Does Osric think that Hamlet hasn’t understood the proposition? Is he genuinely trying to clarify the wager? Or is he just flustered by Hamlet’s refusal to play the game? Of course he doesn’t have an answer for what would happen if Hamlet answered “no” – finding a response to that question would require a much higher pay grade.
It’s like asking the most rule-following cultural-norm-fulfilling, rote society-participator what would happen if you broke the rules; he doesn’t know and cannot even begin to imagine a world where people don’t follow their expected roles.

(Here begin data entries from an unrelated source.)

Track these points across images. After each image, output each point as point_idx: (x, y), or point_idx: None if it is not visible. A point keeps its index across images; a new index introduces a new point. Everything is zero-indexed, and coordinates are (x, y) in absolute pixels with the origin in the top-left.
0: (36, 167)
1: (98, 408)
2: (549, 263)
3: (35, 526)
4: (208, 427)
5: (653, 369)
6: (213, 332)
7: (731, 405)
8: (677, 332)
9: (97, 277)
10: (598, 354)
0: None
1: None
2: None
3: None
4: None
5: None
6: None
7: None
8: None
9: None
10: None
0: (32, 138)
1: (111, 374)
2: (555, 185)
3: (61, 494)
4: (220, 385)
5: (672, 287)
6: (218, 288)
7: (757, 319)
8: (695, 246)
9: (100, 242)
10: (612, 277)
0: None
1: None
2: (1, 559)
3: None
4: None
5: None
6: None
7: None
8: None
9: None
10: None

He hath laid on twelve for nine.

I’m not sure what Shakespeare’s trying to tell us here with this. The numbers don’t necessarily add up. There are twelve rounds, I guess? And if Laertes is only three points ahead of Hamlet, Claudius still wins. Is this twelve to nine? That this is meant to be the final score? That he’s laying odds on the final score being Laertes = 12, Hamlet = 9? Or is it that the odds are that?
But if they only play twelve rounds, how could Laertes get 12 points and Hamlet 9? They’d have to play 21 rounds to get that score. Or – points would have to be worth more than one on occasion. Is a hit worth three points? So Hamlet gets three hits and Laertes four in order to win? Or maybe it’s twelve somethings?
The math is funny.
But maybe that’s on purpose. To make it obvious that this weird competition is a set up and Hamlet’s about to get screwed with a sword.

The king, sir, hath laid, that in a dozen passes Between yourself and him, he shall not exceed you Three hits.

I just read Samuel Johnson’s note on this and it makes me like Samuel Johnson a lot. “This wager I do not understand” and “It is sufficient that there was a wager.”
I’d like to have a text-off with Samuel Johnson.
I mean, I know he’s dead.
His attack on the text- and by attack – I mean approach – is something I quite connect to. On Genius, the commenter has labeled Johnson’s comment as “cranky” and maybe that’s why I like it – though I don’t see it that way.
I likewise do not understand the terms of this wager. They are quite complicated and it is not clear how anyone wins or loses. It is sufficient that there was a wager.